**Exercise description**
The records below are to be restated word for word; their pictures are not.

[Structured diff data]
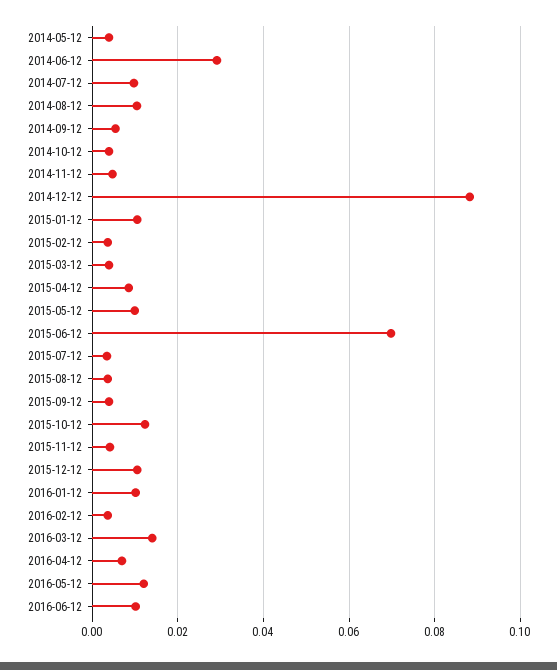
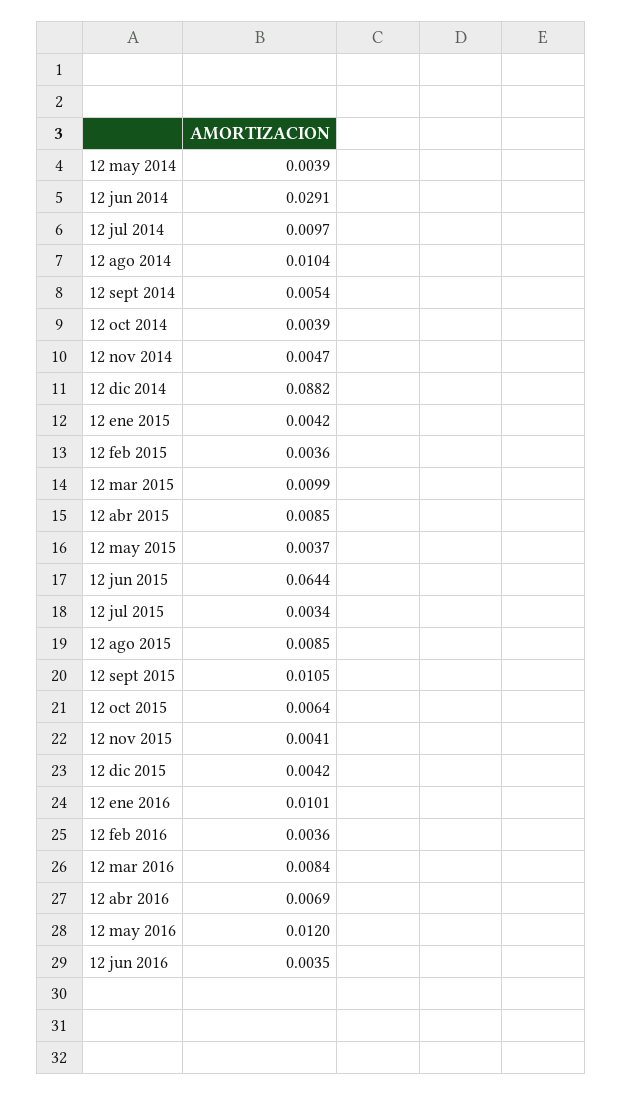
  {
    "2014-05-12": 0.0039,
    "2014-06-12": 0.0291,
    "2014-07-12": 0.0097,
    "2014-08-12": 0.0104,
    "2014-09-12": 0.0054,
    "2014-10-12": 0.0039,
    "2014-11-12": 0.0047,
    "2014-12-12": 0.0882,
-   "2015-01-12": 0.01,
+   "2015-01-12": 0.0042,
    "2015-02-12": 0.0036,
-   "2015-03-12": 0.004,
+   "2015-03-12": 0.0099,
    "2015-04-12": 0.0085,
-   "2015-05-12": 0.01,
+   "2015-05-12": 0.0037,
-   "2015-06-12": 0.07,
+   "2015-06-12": 0.0644,
    "2015-07-12": 0.0034,
-   "2015-08-12": 0.004,
+   "2015-08-12": 0.0085,
-   "2015-09-12": 0.004,
+   "2015-09-12": 0.0105,
-   "2015-10-12": 0.012,
+   "2015-10-12": 0.0064,
    "2015-11-12": 0.0041,
-   "2015-12-12": 0.01,
+   "2015-12-12": 0.0042,
    "2016-01-12": 0.0101,
    "2016-02-12": 0.0036,
-   "2016-03-12": 0.014,
+   "2016-03-12": 0.0084,
    "2016-04-12": 0.0069,
    "2016-05-12": 0.012,
-   "2016-06-12": 0.01
+   "2016-06-12": 0.0035
  }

**Written answer**
  {
    "2014-05-12": 0.0039,
    "2014-06-12": 0.0291,
    "2014-07-12": 0.0097,
    "2014-08-12": 0.0104,
    "2014-09-12": 0.0054,
    "2014-10-12": 0.0039,
    "2014-11-12": 0.0047,
    "2014-12-12": 0.0882,
-   "2015-01-12": 0.01,
+   "2015-01-12": 0.0042,
    "2015-02-12": 0.0036,
-   "2015-03-12": 0.004,
+   "2015-03-12": 0.0099,
    "2015-04-12": 0.0085,
-   "2015-05-12": 0.01,
+   "2015-05-12": 0.0037,
-   "2015-06-12": 0.07,
+   "2015-06-12": 0.0644,
    "2015-07-12": 0.0034,
-   "2015-08-12": 0.004,
+   "2015-08-12": 0.0085,
-   "2015-09-12": 0.004,
+   "2015-09-12": 0.0105,
-   "2015-10-12": 0.012,
+   "2015-10-12": 0.0064,
    "2015-11-12": 0.0041,
-   "2015-12-12": 0.01,
+   "2015-12-12": 0.0042,
    "2016-01-12": 0.0101,
    "2016-02-12": 0.0036,
-   "2016-03-12": 0.014,
+   "2016-03-12": 0.0084,
    "2016-04-12": 0.0069,
    "2016-05-12": 0.012,
-   "2016-06-12": 0.01
+   "2016-06-12": 0.0035
  }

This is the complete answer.